Medical receptionist prosecuted after 
unlawfully accessing patient’s details
http://www.ico.gov.uk/news/latest_news/2013/medical-receptionist-prosecuted-after-unlawfully-accessing-patients-details-12032013.aspx

brought to mind a subject I was intending to document at a later stage 
(when more supportive documentation was available) but upon further 
reflection that delay appeared as cruel a reflection of the actions 
being considered as the acts themselves.

Part of the responsibilities 
of Doctors - General Practitioners (GP's) - is to monitor the general 
health of the population and report to a central point health matters 
of local concern. In that way, by that mechanism, health problems could 
be identified and dealt with at an early stage and the general health 
of the population would be improved; Society would benefit.

Recently 
(The last few years) guidance discussed within the DP health world 
regarding an old problem doctors receptionists historically had, in 
prioritising cases, was provided with an answer from the data 
protection world.

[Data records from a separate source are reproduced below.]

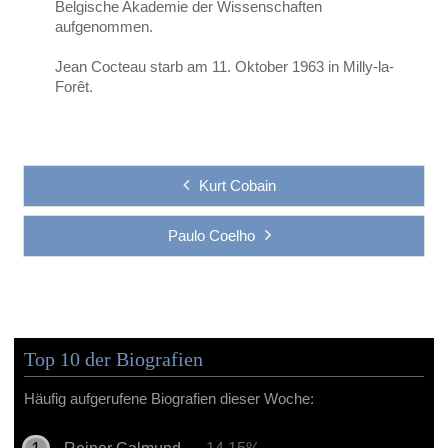
Belgische Akademie der Wissenschaften
aufgenommen.
Jean Cocteau starb am 11. Oktober 1963 in Milly-la-
Forêt.
Kurt Cobain
Paulo Coelho
Top 10 der Biografien
Häufig aufgerufene Biografien dieser Woche:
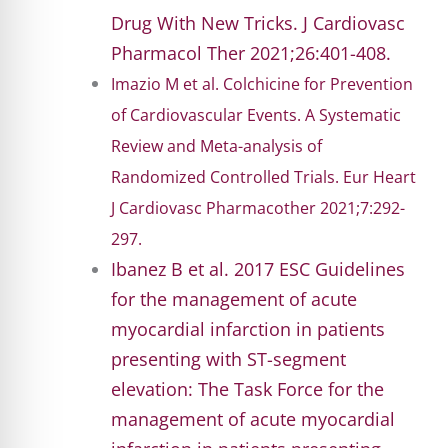
Drug With New Tricks. J Cardiovasc
Pharmacol Ther 2021;26:401-408.
Imazio M et al. Colchicine for Prevention
of Cardiovascular Events. A Systematic
Review and Meta-analysis of
Randomized Controlled Trials. Eur Heart
J Cardiovasc Pharmacother 2021;7:292-
297.
Ibanez B et al. 2017 ESC Guidelines
for the management of acute
myocardial infarction in patients
presenting with ST-segment
elevation: The Task Force for the
management of acute myocardial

Receptionists should give a 14 day waiting period for 
patients who did not state what was wrong with them, and hence the 
patient would be put in a situation where the only way to get an 
appointment in a reasonable time period was to disclose to the 
receptionist their health problem allowing the receptionist themselves 
to determine the seriousness of that complaint and correctly create an 
appointment. The DP discussion oddly centred upon receptionists not 
being caught within the relevant medical confidentiality rules.

This 
has lead to a situation where, to my knowledge, people with what can be 
seen as minor symptoms when discussed over the phone by a patient with 
little medical knowledge are given later appointments than medically 
required, and people who do not wish to discuss what can be very 
serious medical ailments are given 14 day appointments.

An outcome for 
things like stomach problems caused by something within the community 
is that they are never seen by the GP because by the time the 
appointment arrives they are either cured, or in hospital. (Considered 
in these circumstances something like the 1854 cholera epidemic in 
London could come to a GP’s attention only when he was advised by a 
central authority.)

Whilst the difficulties GP's receptionist face in 
making appointments are not to be underestimated, and at times may be 
particularly difficult, those difficulties used to be the exception 
rather than the rule. Today it appears they have been made into a rule, 
to the detriment of the health and wellbeing of society generally, 
apparently as a result of an age old but irregular difficulty being 
given an answer which could be used generically to stop a problem 
initially developing.

It may be that the modern call centre staffed by 
medically trained people who are subject to the medical codes of 
confidentiality will be seen as an answer to this, but that does not 
yet remove the dilemmas faced by GP's receptionists at the surgeries 
and certainly will not stop those initially minor problems in the 
community which can be the root to so many health problems in society.


The point again coming out of this to me is a reiteration of the fact 
that providing a definitive answer which allows a difficulty to be 
dispensed with by alleviating the need for thought or consideration 
within that area presents more difficulties than it solves.